Nichtsdestortrotz ging die Kommunikation mit den Müttern und mir munter weiter, bis ich aufgerufen wurde.

Am Nachmittag wurde mir plötzlich bei einem Referat von Rolf Erdmann in Hannover klar, daß diese Begebenheit für mich ein historischer Paradigmawechsel (Seitenwchesel) gewesen ist. Denn ich kann mich nicht erinnern, in der Vergangenheit derartig locker wie mit den Müttern im HZH kommuniziert zu haben. Lieber mied ich jedes Gespräch. Auch in meiner Ausbildungszeit habe ich im Aufenthaltsraum der Firma lieber Zeitung (Der Spiegel) gelesen, als mich in irgendeine kommunikative Situation zu begeben!

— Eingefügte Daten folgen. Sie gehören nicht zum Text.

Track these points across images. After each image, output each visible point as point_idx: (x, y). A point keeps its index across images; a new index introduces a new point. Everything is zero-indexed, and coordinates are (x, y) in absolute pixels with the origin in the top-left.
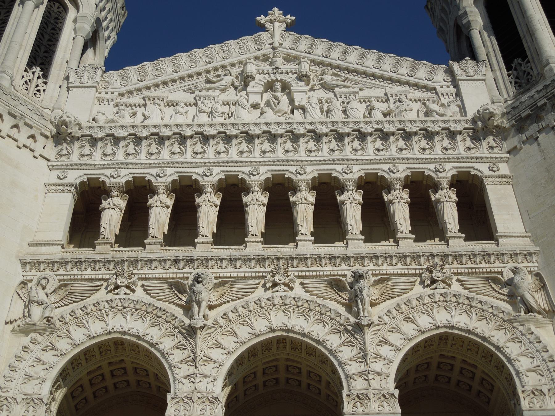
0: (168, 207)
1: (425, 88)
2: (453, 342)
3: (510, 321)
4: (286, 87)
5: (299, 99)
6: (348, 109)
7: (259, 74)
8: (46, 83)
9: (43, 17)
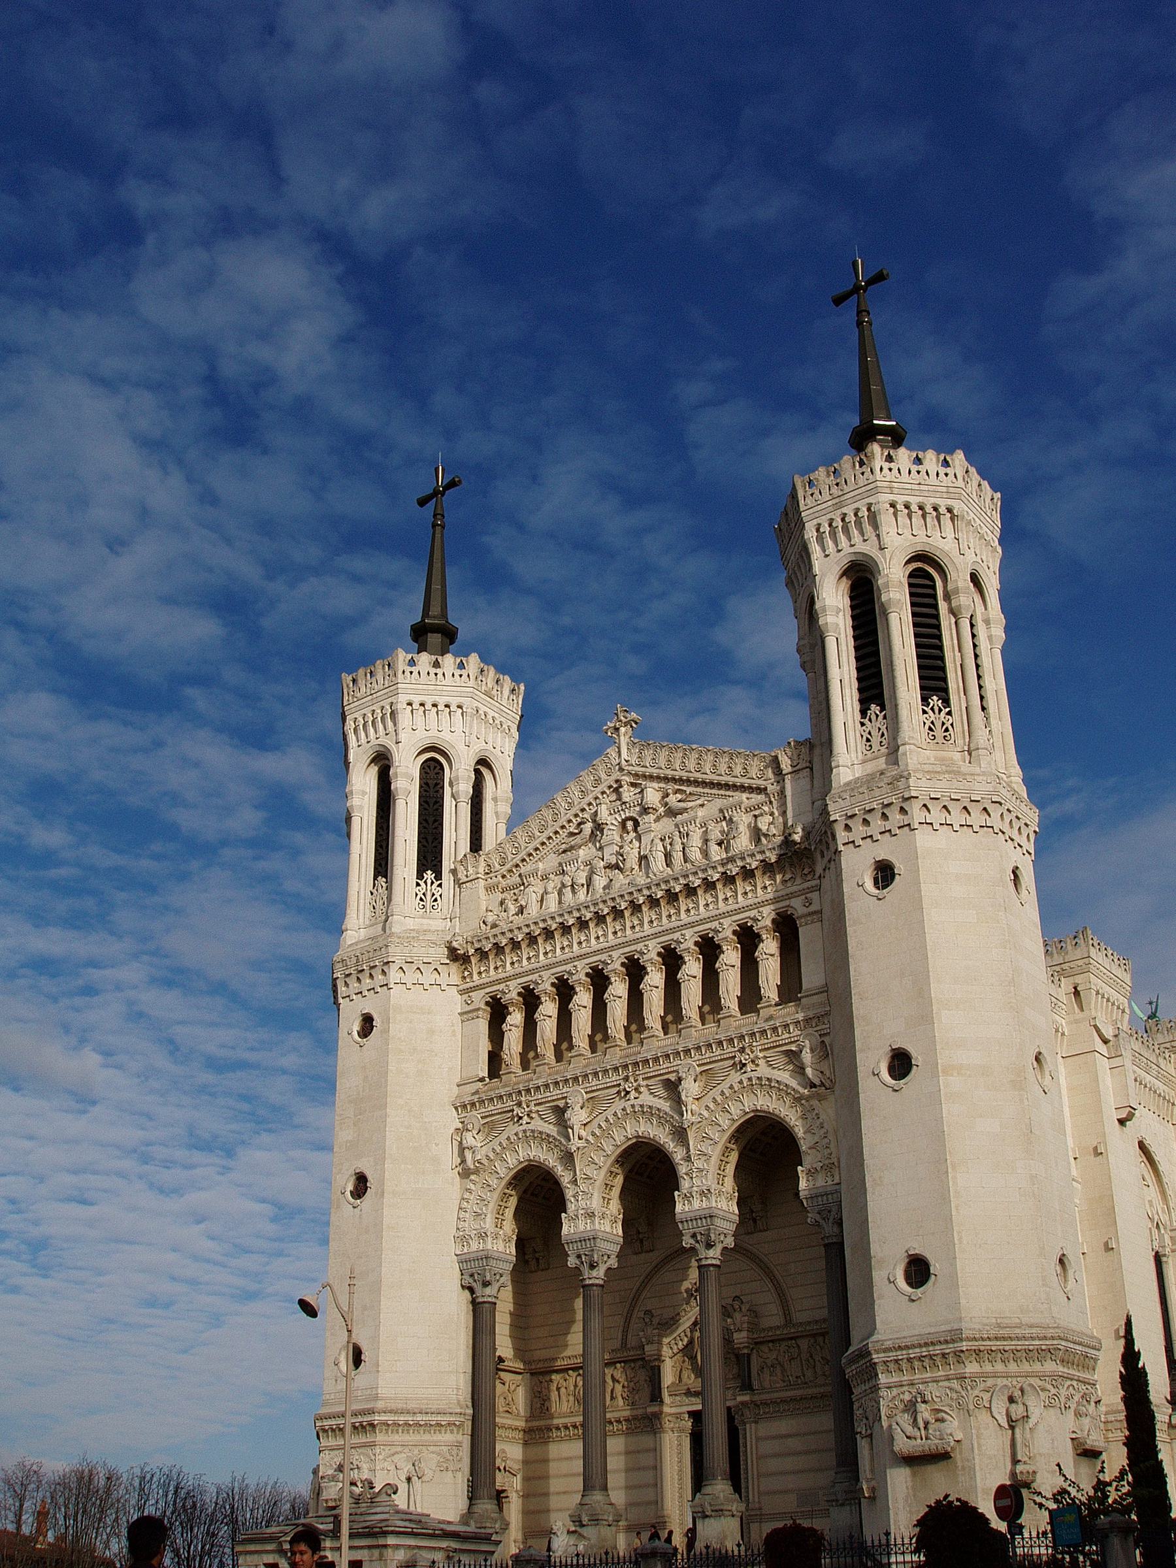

Wieso sperren sich die Krankenkassen eigentlich vehement gegen eine 2. CI- Versorgung, welche ich erst mühsam in 3 Jahren erprozessieren mußte?

E-Mail:

Hermann W. Aufderheide

2 Gedanken zu „Paradigmawechsel

  1. Zur Frage, warum sich Krankenkassen gegen eine 2. CI-Versorgung wehren:

    1. Scheinargument: zu teuer
    2. Scheinargument: nicht effektiv

    3. noch viel wichtiger: bei wem kann man wohl am leichtesten sparen? Richtig, bei Kranken und Behinderten, die sich nicht wehren können. Und so ist nun mal leider unsere Republik aufgebaut. Nicht umsonst ist eines der wichtigstens Gesetze von einem Betrüger formuliert worden. Und dieses Gesetz führt fortwährend dazu, daß der ehemalige fleißige und ehrliche Mittelstand per Gesetz immer mehr in die Armut getrieben wird. Ich meine Hartz IV. Peter Hartz ist doch als Betrüger verurteilt worden, eigentlich müßte das Gesetz Betrüger IV heißen.

  2. Hallo Peter
    Deine Hinweise sind aktuell und richtig und ich finde es gut, daß Du darauf hinweist.
    Ganz aktuell ist, das wirst Du nicht mitbekommen haben, der Bericht der Landesbehindertenbeauftragten NRW, Angelika Gemkow. Lad Dir das Zeugs runter und Du hast die neueste Lachnummer, was Schwerhörige betrifft. Du kannst ja gut zwischen den Zeilen lesen. Da steht viel zwischen und wie wir von der Politik erst gar nicht zur Kenntnis genommen werden.